◆ Records shown ◆

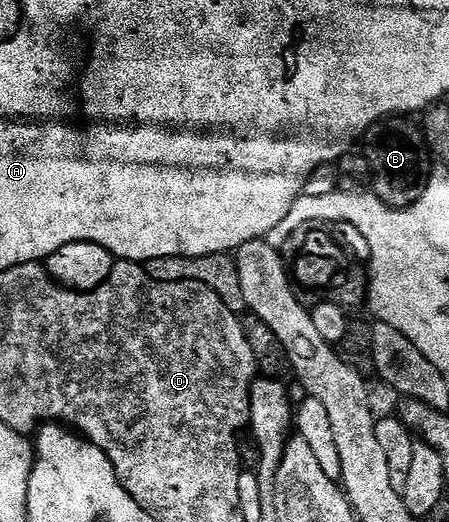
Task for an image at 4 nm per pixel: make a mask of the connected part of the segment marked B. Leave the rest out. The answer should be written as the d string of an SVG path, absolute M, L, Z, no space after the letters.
M392 118L378 121L364 133L366 140L366 160L368 172L374 175L373 195L391 210L408 208L422 197L426 182L430 178L431 169L426 168L428 145L424 138L416 138L416 134L402 134L394 130Z

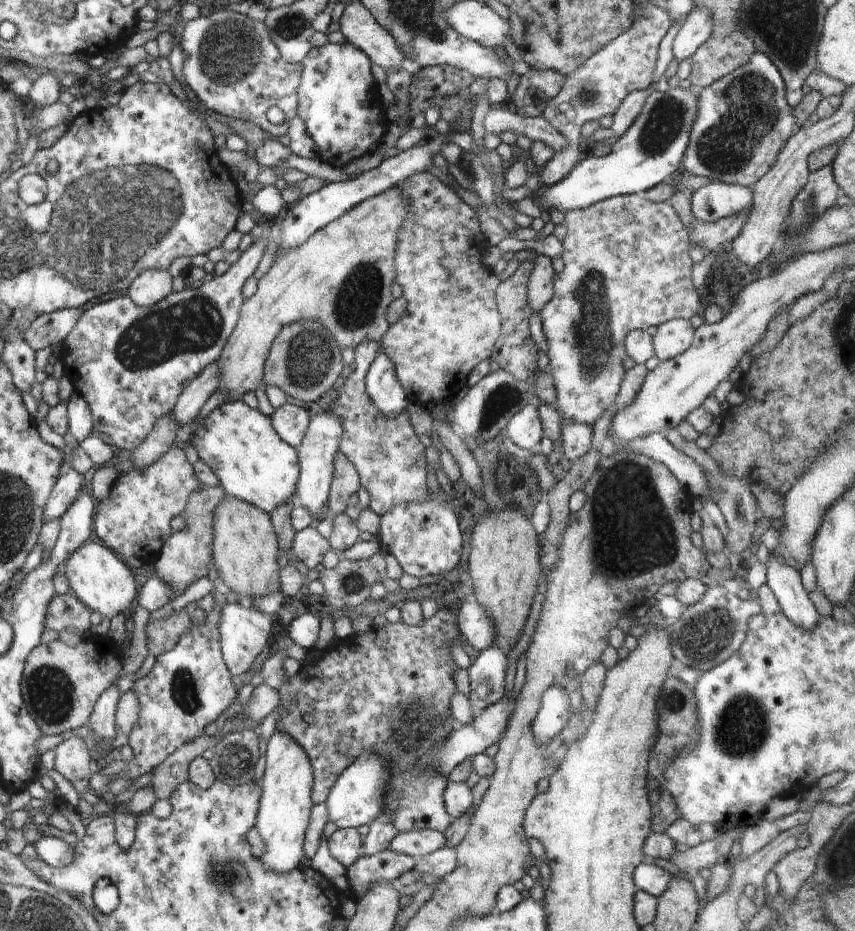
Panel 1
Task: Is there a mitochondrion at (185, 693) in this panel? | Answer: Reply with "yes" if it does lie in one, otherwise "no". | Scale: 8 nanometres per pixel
yes

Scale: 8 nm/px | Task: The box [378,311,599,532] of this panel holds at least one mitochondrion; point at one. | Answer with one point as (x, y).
(507, 397)

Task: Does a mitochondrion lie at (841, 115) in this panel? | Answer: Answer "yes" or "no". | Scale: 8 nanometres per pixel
no

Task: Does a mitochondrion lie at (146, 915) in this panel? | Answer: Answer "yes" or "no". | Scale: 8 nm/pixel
no

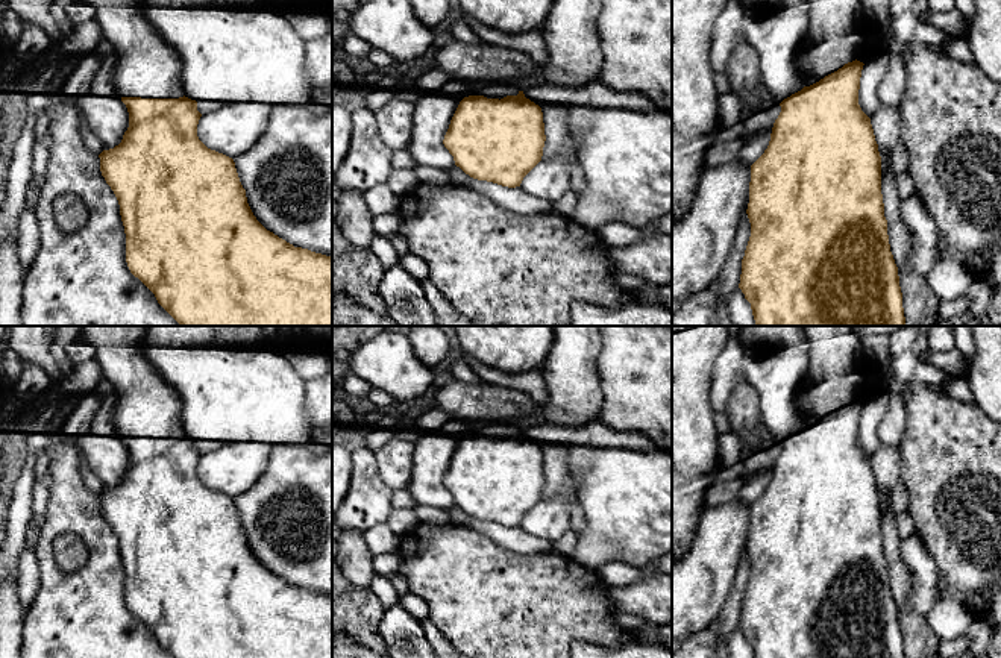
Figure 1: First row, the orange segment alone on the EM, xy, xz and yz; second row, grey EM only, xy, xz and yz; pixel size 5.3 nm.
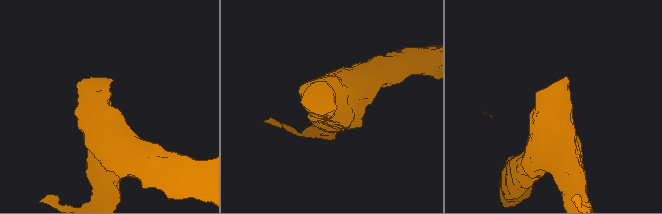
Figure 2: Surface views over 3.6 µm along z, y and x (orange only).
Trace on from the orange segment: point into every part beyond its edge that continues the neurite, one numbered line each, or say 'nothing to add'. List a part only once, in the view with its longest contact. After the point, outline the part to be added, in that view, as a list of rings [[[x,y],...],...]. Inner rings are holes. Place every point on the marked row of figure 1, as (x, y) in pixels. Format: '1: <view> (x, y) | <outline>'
1: xy (146, 67) | [[[96,0],[94,20],[115,50],[117,97],[184,97],[177,53],[168,47],[143,12],[144,0]]]

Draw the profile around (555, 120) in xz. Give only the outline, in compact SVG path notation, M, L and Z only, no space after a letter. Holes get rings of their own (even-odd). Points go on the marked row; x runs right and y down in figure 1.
M548 106L543 114L544 147L541 159L552 159L567 150L567 120L564 111Z

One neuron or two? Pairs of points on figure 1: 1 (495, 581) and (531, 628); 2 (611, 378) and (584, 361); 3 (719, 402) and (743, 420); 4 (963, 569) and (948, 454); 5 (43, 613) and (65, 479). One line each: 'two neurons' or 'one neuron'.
1: one neuron
2: two neurons
3: two neurons
4: one neuron
5: one neuron

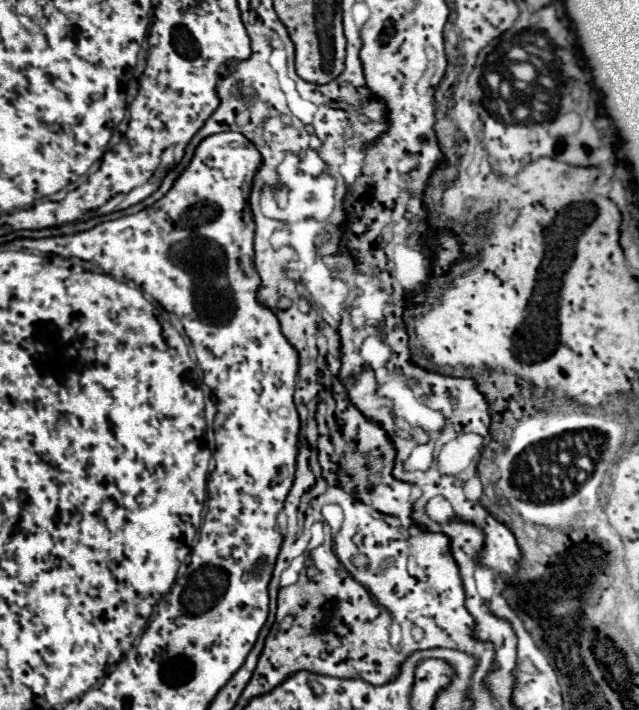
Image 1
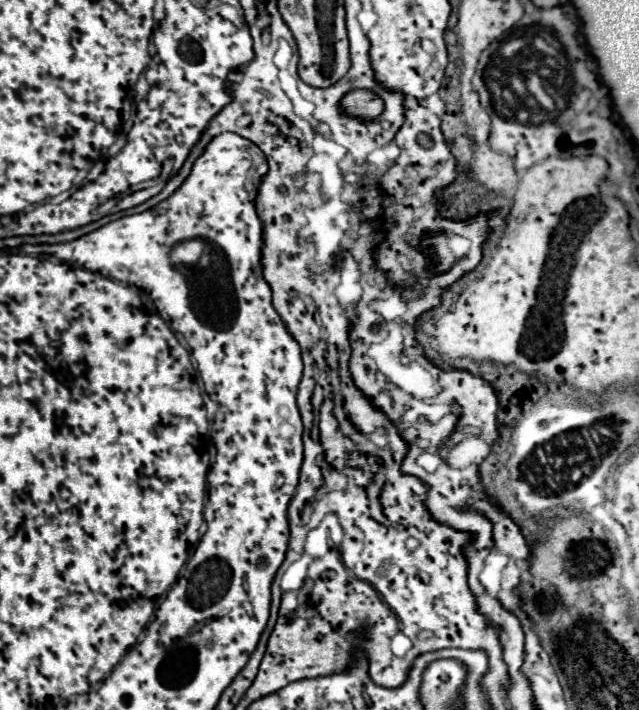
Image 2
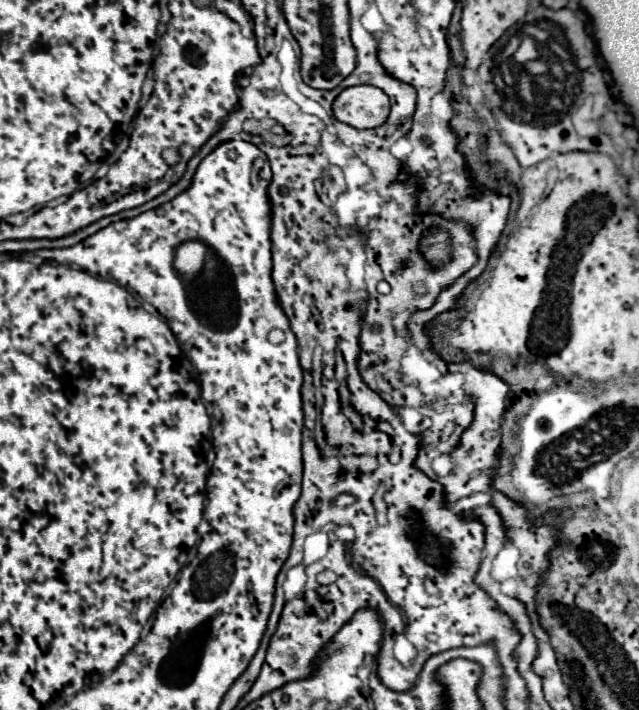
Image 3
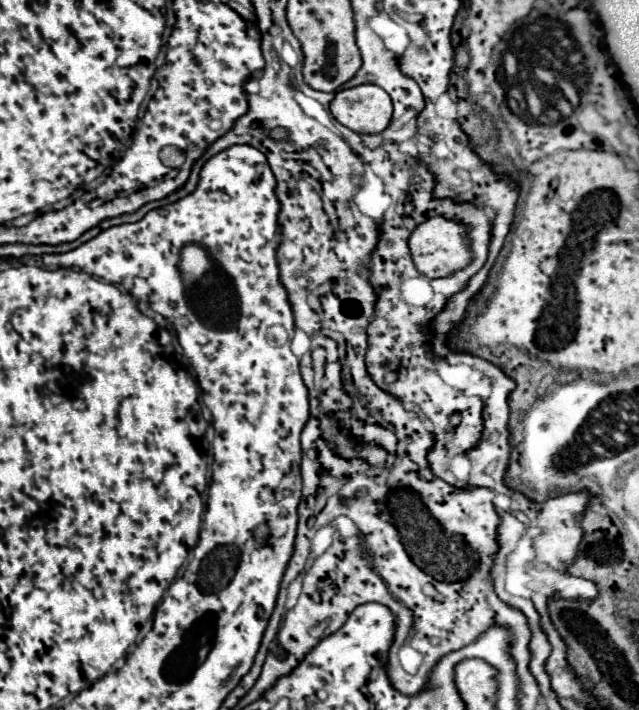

◆ What you need to do ◆
Keep to the lines above from the line with "Task: Does a mitochondrion lie at (841, 115)" to the line with "Figure 1: First", and set down exactly those, inclusive, with nothing else and every picture left out.

◆ Answer to this problem ◆
Task: Does a mitochondrion lie at (841, 115) in this panel? | Answer: Answer "yes" or "no". | Scale: 8 nanometres per pixel
no

Task: Does a mitochondrion lie at (146, 915) in this panel? | Answer: Answer "yes" or "no". | Scale: 8 nm/pixel
no

Figure 1: First row, the orange segment alone on the EM, xy, xz and yz; second row, grey EM only, xy, xz and yz; pixel size 5.3 nm.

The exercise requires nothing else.